Crazy familial relationships, vast lifestyle differences, and impromptu musical lip-syncing performances. This is The Skeleton Twins, and it is an interesting and emotional film that is sure to have people talking.
The film follows twins Maggie (Kristin Wiig) and Milo (Bill Hader). Separate events lead them to reunite after ten years of silence, and the two take this time to try and realise where their lives went wrong, and how they can fix them.
Going into this film, I had no idea what it was about. I had seen bits and pieces, but I had no indication of the story. Not being the type who adores ‘indie’ films, there were certain elements that I wasn’t attracted to.

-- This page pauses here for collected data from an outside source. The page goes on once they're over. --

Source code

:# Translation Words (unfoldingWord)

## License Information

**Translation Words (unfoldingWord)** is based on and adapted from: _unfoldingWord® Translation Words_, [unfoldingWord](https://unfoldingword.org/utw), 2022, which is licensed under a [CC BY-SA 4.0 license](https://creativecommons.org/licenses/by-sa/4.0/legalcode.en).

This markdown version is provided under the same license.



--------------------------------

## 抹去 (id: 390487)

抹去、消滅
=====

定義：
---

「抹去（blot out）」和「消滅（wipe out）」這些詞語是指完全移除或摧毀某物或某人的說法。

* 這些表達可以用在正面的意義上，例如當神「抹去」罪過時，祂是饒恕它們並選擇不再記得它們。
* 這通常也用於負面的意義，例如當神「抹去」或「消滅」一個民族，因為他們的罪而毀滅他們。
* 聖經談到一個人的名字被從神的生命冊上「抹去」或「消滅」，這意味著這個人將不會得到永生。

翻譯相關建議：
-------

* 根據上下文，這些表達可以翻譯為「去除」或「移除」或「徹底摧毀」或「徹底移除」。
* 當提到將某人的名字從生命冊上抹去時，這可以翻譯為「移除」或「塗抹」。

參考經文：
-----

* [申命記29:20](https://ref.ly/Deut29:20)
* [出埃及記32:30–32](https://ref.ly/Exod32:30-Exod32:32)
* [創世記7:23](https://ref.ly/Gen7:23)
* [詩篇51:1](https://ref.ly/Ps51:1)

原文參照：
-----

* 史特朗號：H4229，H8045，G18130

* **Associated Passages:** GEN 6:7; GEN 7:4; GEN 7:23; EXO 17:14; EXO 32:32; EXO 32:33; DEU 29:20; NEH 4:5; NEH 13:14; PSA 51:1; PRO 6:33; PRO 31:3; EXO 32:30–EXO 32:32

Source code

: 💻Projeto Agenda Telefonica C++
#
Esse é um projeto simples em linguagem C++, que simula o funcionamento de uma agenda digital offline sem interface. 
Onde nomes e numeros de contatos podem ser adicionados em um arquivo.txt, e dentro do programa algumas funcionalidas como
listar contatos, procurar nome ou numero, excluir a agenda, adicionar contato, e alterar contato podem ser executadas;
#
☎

However, it was an interesting film; but don’t be fooled by the comedic moments, it is an overly emotional film that can pack a punch. Some parts will feel almost cliche, and you can guess where it is going, but you won’t care because the character relationships are the most important things.
With main cast like Bill Hader, Kristin Wiig, Luke Wilson, and Ty Burrell, you can understand why none of the secondary cast stood a chance at getting in the spotlight. The film was a successful combination of comedy and drama, with neither overshadowed by the other. The dramatic moments took up most of the film, and this makes me even more amazed that known comedic actors were even considered for the roles. I don’t know what the casting people saw in those auditions, but I am so glad they made the decisions they did.
I couldn’t pick out anything particularly notable about the directing. It had an indie feel, with less constricted camera movements, but it was nothing special.
One of the main things you will see, and love, about this film, is its realistic characters and dialogue. The conversations - particularly those between the lead brother and sister - were amazing, with Wiig and Hader playing it to near-perfection. I agree with the popular opinion that their quick and engaging rapport is more than likely from their skit history. In keeping with the realism of the film, you can see where co-writer Craig Johnson gave the leads their space to ad-lib their conversations; one about Vibram shoes ending up as Johnson’s favourite scene in the whole film.
Not just talking about that amazing impromptu musical lip-syncing scene, but the whole soundtrack did a good job of boosting the character and script work, without drawing attention to itself.
With all that this film contains, it isn’t much of a surprise that critic and audience reviews have been so positive. Of course its heavy inclusion of a homosexual character has caused some dissension, but nothing from those outside of unofficial online forums.
I have given it three out of five stars, because even though it is a brilliantly written and performed character study, elements of it felt like they were included only to be edgy and chic.